By that first game of the new century, USC boasted the country’s longest losing streak. For four quarters, the aluminum bleachers thrummed, a tinny bass line of anticipation. Then it happened. We had beaten New Mexico State, 31–zip. In a mindless euphoria, the student section surged as one, scrambling in our sundresses and Dockers over privet and into the end zone. Frat boys swung from the goalpost, kissing its frame to the Bermuda grass as we cheered. The second time I rushed a field was, believe it or not, just a week later. This time we had dominated Georgia. Ninth-ranked Georgia.

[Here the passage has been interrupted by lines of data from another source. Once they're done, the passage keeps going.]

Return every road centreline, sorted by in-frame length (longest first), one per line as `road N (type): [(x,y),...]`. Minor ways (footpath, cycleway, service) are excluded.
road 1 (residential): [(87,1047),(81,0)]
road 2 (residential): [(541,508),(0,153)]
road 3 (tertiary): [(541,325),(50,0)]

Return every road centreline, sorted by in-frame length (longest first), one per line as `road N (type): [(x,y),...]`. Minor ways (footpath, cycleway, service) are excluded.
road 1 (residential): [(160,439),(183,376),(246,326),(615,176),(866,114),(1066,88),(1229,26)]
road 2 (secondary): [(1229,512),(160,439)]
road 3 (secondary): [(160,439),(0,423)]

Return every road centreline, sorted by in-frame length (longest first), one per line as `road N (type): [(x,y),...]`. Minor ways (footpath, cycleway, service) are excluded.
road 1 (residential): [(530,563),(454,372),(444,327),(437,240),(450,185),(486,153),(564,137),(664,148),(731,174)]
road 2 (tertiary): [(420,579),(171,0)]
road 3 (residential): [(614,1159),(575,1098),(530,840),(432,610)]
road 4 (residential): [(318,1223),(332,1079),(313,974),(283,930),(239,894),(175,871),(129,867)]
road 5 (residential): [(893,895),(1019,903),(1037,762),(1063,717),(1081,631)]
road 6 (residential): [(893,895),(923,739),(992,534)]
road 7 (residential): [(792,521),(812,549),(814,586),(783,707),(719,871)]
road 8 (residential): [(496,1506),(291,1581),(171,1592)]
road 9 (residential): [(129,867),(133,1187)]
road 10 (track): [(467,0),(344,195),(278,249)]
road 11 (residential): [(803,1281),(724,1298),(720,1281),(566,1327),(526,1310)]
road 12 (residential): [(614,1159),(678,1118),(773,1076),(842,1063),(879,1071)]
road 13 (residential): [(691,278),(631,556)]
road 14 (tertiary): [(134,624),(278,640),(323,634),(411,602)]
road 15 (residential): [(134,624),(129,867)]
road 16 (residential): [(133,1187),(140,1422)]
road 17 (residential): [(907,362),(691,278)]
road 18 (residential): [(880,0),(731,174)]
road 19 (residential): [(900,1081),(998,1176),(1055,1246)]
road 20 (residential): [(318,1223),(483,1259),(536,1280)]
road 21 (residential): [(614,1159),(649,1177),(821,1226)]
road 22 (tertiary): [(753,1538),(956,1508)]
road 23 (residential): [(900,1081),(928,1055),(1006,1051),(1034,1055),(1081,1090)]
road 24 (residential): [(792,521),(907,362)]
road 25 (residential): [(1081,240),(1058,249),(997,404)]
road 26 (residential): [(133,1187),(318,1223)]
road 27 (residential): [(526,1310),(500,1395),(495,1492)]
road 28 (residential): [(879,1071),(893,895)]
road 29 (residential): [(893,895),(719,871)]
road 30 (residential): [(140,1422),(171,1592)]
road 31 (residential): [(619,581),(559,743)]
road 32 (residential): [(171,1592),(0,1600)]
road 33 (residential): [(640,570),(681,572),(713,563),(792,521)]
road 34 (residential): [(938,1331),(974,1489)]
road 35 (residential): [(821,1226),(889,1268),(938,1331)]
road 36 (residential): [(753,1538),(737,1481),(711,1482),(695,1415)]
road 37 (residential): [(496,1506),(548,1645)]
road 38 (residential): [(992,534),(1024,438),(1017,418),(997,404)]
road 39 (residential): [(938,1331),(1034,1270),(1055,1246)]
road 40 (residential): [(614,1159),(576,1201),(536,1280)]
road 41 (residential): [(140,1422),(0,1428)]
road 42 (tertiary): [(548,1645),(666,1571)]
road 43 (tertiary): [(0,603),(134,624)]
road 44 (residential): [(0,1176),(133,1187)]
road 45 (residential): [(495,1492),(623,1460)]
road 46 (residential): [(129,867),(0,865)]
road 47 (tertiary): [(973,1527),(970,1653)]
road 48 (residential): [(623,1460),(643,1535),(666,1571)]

The third time I rushed a football field…well, I’m still waiting. Since graduating, I attend home games once again with my parents, and my mother would rather eat a rock than rush anywhere. As the clock ticked down on our fandom-defining upset of number-one Alabama in 2010, I turned to see tears in her eyes and decided I didn’t want to rush anywhere either. Instead I hugged her, waving my white rally towel and cock-a-doodle-doo!-ing like a yahoo.
Now it’s not a Saturday if fans somewhere aren’t “invading the pitch,” as they say across the pond, even as authorities fumble to plug the dam with boosted security, collapsible goalposts, fines swelling to half a mil (lookin’ at you, Vandy—worth it to topple the Tide, right?). This spike has sparked hand-wringing over each rush’s worthiness, mostly from the same fussbudgets who use the term “bush league” and scoff at grown men wearing jerseys. As my dad says when I extol healthy eating, “You really know how to suck the fun out of a room.” Still, now that I’m on the cusp of perimenopause and only flexible enough to sleep (mostly) without tweaking a neck muscle, I call my friend and fellow ’Cock Amanda (a separate person, not me talking to a mirror) to ask if she would ever do it again.
“Yes!” Then she hesitates. “Well…it would take me a lot longer to get down there. And I wouldn’t rush. I would casually walk onto the field. And I wouldn’t jump the hedges. I’d find an actual entrance.”
My parents and I decide only an SEC or a national championship would incite us to storm these days (we’re not picky). Dad pulls us back to earth as quickly as a Sigma Chi felling those goalposts back in 2000: “By the time we got down there, it’d probably all be over.”
So perhaps rushing the field is one of those things best left to the young, like thong bikinis and alpaca haircuts. But what won’t be over, ever, is the desire to storm in my heart.